Hugh’s clarity with his design preferences informed his discussions with Travis about how best to adapt elements from the Tableau range to his space. “We’ve had clients who are chefs or really into cooking, and there are a lot of conversations around appliances and how they are going to cook in the kitchen,” Travis says. “With Hugh it was more about the design elements. He was really big on keeping it quite minimal. I wanted to close off a door and extend the kitchen to make it bigger. But he didn’t want to do that.” Nor was he tempted to fill every gap in the compact space with cabinets, which most people instructively would. “He was strong on that, which I really liked because it made the kitchen work,” Travis says. Hence opting instead for a single floating timber ‘dry store’ shelf with pot rail below. His preference for earthy green tones made his choice of 2PAC Dulux Algae for cabinetry finish a no-brainer.
“I don’t cook there nearly as much as I’d like to but it’s still the most important part of any home”
Stainless steel benchtops were another sign of a chef who knew his mind and felt utterly at home with commercial kitchen utility. “We find stainless steel to be quite a polarising benchtop material,” Travis says. “People either love it or they hate it. If they work in hospitality or hospitals they often don’t want them because it reminds them of work. They want more natural or domestic finishes. Whereas Hugh wasn’t like that at all. He said, ‘I love stainless steel – it’s easy to clean and durable.’ It also has really strong anti-bacterial qualities, everything gets integrated so there’s no silicon joins, and it’s indestructible.
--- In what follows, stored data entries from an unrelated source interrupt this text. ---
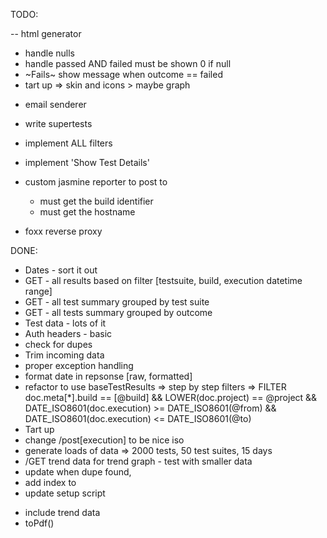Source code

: TODO:

-- html generator
  * handle nulls
  * handle passed AND failed must be shown 0 if null
  * ~Fails~ show message when outcome == failed
  * tart up => skin and icons > maybe graph
 

- email senderer

- write supertests
- implement ALL filters
- implement 'Show Test Details'
- custom jasmine reporter to post to
  * must get the build identifier
  * must get the hostname
- foxx reverse proxy  


DONE:
- Dates - sort it out
- GET - all results based on filter [testsuite, build, execution datetime range]
- GET - all test summary grouped by test suite
- GET - all tests summary grouped by outcome
- Test data - lots of it
- Auth headers - basic
- check for dupes
- Trim incoming data
- proper exception handling
- format date in repsonse [raw, formatted]
- refactor to use baseTestResults
=> step by step filters
=> FILTER doc.meta[*].build == [@build] && LOWER(doc.project) == @project && DATE_ISO8601(doc.execution) >= DATE_ISO8601(@from) && DATE_ISO8601(doc.execution) <= DATE_ISO8601(@to)
- Tart up
- change /post[execution] to be nice iso 
- generate loads of data => 2000 tests, 50 test suites, 15 days
- /GET trend data for trend graph - test with smaller data
- update when dupe found,
- add index to
- update setup script
 * include trend data
  * toPdf()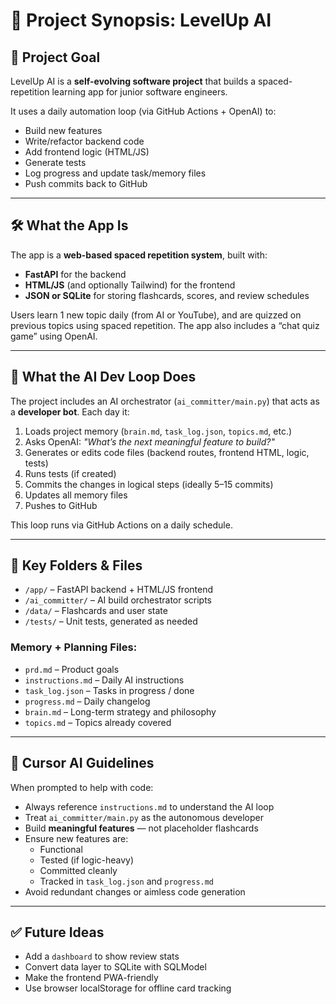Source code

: # 🧠 Project Synopsis: LevelUp AI

## 🎯 Project Goal

LevelUp AI is a **self-evolving software project** that builds a spaced-repetition learning app for junior software engineers.

It uses a daily automation loop (via GitHub Actions + OpenAI) to:
- Build new features
- Write/refactor backend code
- Add frontend logic (HTML/JS)
- Generate tests
- Log progress and update task/memory files
- Push commits back to GitHub

---

## 🛠 What the App Is

The app is a **web-based spaced repetition system**, built with:

- **FastAPI** for the backend
- **HTML/JS** (and optionally Tailwind) for the frontend
- **JSON or SQLite** for storing flashcards, scores, and review schedules

Users learn 1 new topic daily (from AI or YouTube), and are quizzed on previous topics using spaced repetition. The app also includes a “chat quiz game” using OpenAI.

---

## 🤖 What the AI Dev Loop Does

The project includes an AI orchestrator (`ai_committer/main.py`) that acts as a **developer bot**. Each day it:

1. Loads project memory (`brain.md`, `task_log.json`, `topics.md`, etc.)
2. Asks OpenAI: *"What’s the next meaningful feature to build?"*
3. Generates or edits code files (backend routes, frontend HTML, logic, tests)
4. Runs tests (if created)
5. Commits the changes in logical steps (ideally 5–15 commits)
6. Updates all memory files
7. Pushes to GitHub

This loop runs via GitHub Actions on a daily schedule.

---

## 📂 Key Folders & Files

- `/app/` – FastAPI backend + HTML/JS frontend
- `/ai_committer/` – AI build orchestrator scripts
- `/data/` – Flashcards and user state
- `/tests/` – Unit tests, generated as needed

### Memory + Planning Files:
- `prd.md` – Product goals
- `instructions.md` – Daily AI instructions
- `task_log.json` – Tasks in progress / done
- `progress.md` – Daily changelog
- `brain.md` – Long-term strategy and philosophy
- `topics.md` – Topics already covered

---

## 🧠 Cursor AI Guidelines

When prompted to help with code:
- Always reference `instructions.md` to understand the AI loop
- Treat `ai_committer/main.py` as the autonomous developer
- Build **meaningful features** — not placeholder flashcards
- Ensure new features are:
  - Functional
  - Tested (if logic-heavy)
  - Committed cleanly
  - Tracked in `task_log.json` and `progress.md`
- Avoid redundant changes or aimless code generation

---

## ✅ Future Ideas

- Add a `dashboard` to show review stats
- Convert data layer to SQLite with SQLModel
- Make the frontend PWA-friendly
- Use browser localStorage for offline card tracking
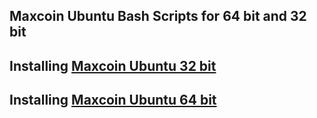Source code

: ## Maxcoin Ubuntu Bash Scripts for 64 bit and 32 bit


## Installing [Maxcoin Ubuntu 32 bit](https://github.com/Max-Coin/Maxcoin-Bash-Script/blob/master/Docs/Installing_Maxcoin_Ubuntu_32bit.md)

## Installing [Maxcoin Ubuntu 64 bit](https://github.com/Max-Coin/Maxcoin-Bash-Script/blob/master/Docs/Installing_Maxcoin_Ubuntu_64bit.md)

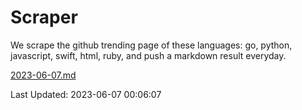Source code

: # Scraper

We scrape the github trending page of these languages: go, python, javascript, swift, html, ruby, and push a markdown result everyday.

[2023-06-07.md](https://github.com/henson/Scraper/blob/master/2023-06-07.md)

Last Updated: 2023-06-07 00:06:07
We find when people have had a stainless steel benchtop, they often will get it again.”
For Travis, Hugh’s practical, considered and relaxed approach made this design collaboration interesting and a genuine pleasure from the get-go. “The main complexity in this project was dealing with the broader renovation underway,” he says. “Dealing with Hugh was incredibly straightforward. He made it really simple, enjoyable and easy.”
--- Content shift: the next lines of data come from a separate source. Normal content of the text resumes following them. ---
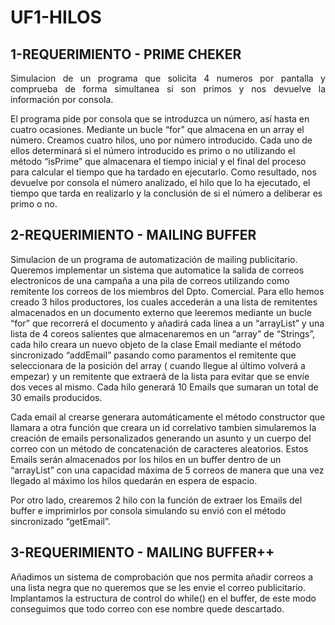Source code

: # UF1-HILOS


## 1-REQUERIMIENTO  -  PRIME CHEKER
<p style="text-align: justify"> 
Simulacion de un programa que solicita 4 numeros por pantalla y comprueba de forma simultanea si son primos y nos devuelve la información por consola.

El programa pide por consola que se introduzca un número, así hasta en cuatro ocasiones. Mediante un bucle “for” que almacena en un array el número.
Creamos cuatro hilos, uno por número introducido. Cada uno de ellos determinará si el número introducido es primo o no utilizando el método “isPrime” que almacenara el tiempo inicial y el final del proceso para calcular el tiempo que ha tardado en ejecutarlo.
Como resultado, nos devuelve por consola el número analizado, el hilo que lo ha ejecutado, el tiempo que tarda en realizarlo y la conclusión de si el número a deliberar es primo o no.</p>


## 2-REQUERIMIENTO  -  MAILING BUFFER

Simulacion de un programa de automatización de mailing publicitario. Queremos implementar un sistema que automatice la salida de correos electronicos de una campaña a una pila de correos utilizando como remitente los correos de los miembros del Dpto. Comercial. Para ello hemos creado 3 hilos productores, los cuales accederán a una lista de remitentes almacenados en un documento externo que leeremos mediante un bucle “for” que recorrerá el documento y añadirá cada línea a un “arrayList” y una lista de 4 coreos salientes que almacenaremos en un “array” de “Strings”, cada hilo creara un nuevo objeto de la clase Email mediante el método sincronizado “addEmail” pasando como paramentos el remitente que seleccionara de la posición del array ( cuando llegue al último volverá a empezar) y un remitente que extraerá de la lista para evitar que se envíe dos veces al mismo. Cada hilo generará 10 Emails que sumaran un total de 30 emails producidos. 

Cada email al crearse generara automáticamente el método constructor que llamara a otra función que creara un id correlativo tambien simularemos la creación de emails personalizados generando un asunto y un cuerpo del correo con un método de concatenación de caracteres aleatorios. Estos Emails serán almacenados por los hilos en un buffer dentro de un “arrayList” con una capacidad máxima de 5 correos de manera que una vez llegado al máximo los hilos quedarán en espera de espacio. 

Por otro lado, crearemos 2 hilo con la función de extraer los Emails del buffer e imprimirlos por consola simulando su envió con el método sincronizado “getEmail”.


## 3-REQUERIMIENTO  -  MAILING BUFFER++

Añadimos un sistema de comprobación que nos permita añadir correos a una lista negra que no queremos que se les envie el correo publicitario. Implantamos la estructura de control do while() en el buffer, de este modo conseguimos que todo correo con ese nombre quede descartado. 
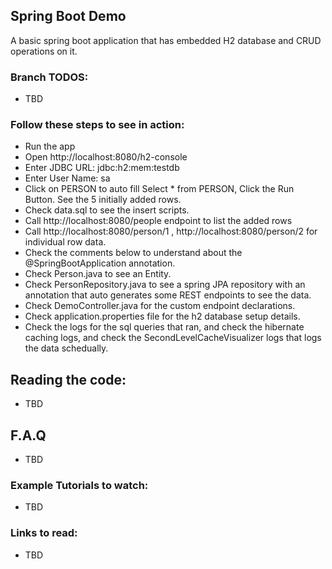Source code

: ## Spring Boot Demo

A basic spring boot application that has embedded H2 database and CRUD operations on it.


### Branch TODOS:
- TBD




### Follow these steps to see in action:

- Run the app
- Open http://localhost:8080/h2-console
- Enter JDBC URL: jdbc:h2:mem:testdb
- Enter User Name: sa
- Click on PERSON to auto fill Select * from PERSON, Click the Run Button. See the 5 initially added rows.
- Check data.sql to see the insert scripts.
- Call http://localhost:8080/people endpoint to list the added rows
- Call http://localhost:8080/person/1 , http://localhost:8080/person/2 for individual row data.
- Check the comments below to understand about the @SpringBootApplication annotation.
- Check Person.java to see an Entity.
- Check PersonRepository.java to see a spring JPA repository with an annotation that auto generates some REST endpoints
  to see the data.
- Check DemoController.java for the custom endpoint declarations.
- Check application.properties file for the h2 database setup details.
- Check the logs for the sql queries that ran, and check the hibernate caching logs, and check the SecondLevelCacheVisualizer logs that logs the data schedually.

## Reading the code:

- TBD 

## F.A.Q

- TBD

### Example Tutorials to watch:

- TBD


### Links to read:

- TBD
For Hugh, the new kitchen is amongst his favourite features of the reno. “I don’t cook there nearly as much as I’d like to but it’s still the most important part of any home,” he says. “The whole reno is a highlight really, but I especially love a new painting by artist Baden Croft, the herringbone flooring by Kustom Timber, the kitchen by Cantilever, and a dining room table made for me using a local slab of Cyprus pine, which is truly stunning.”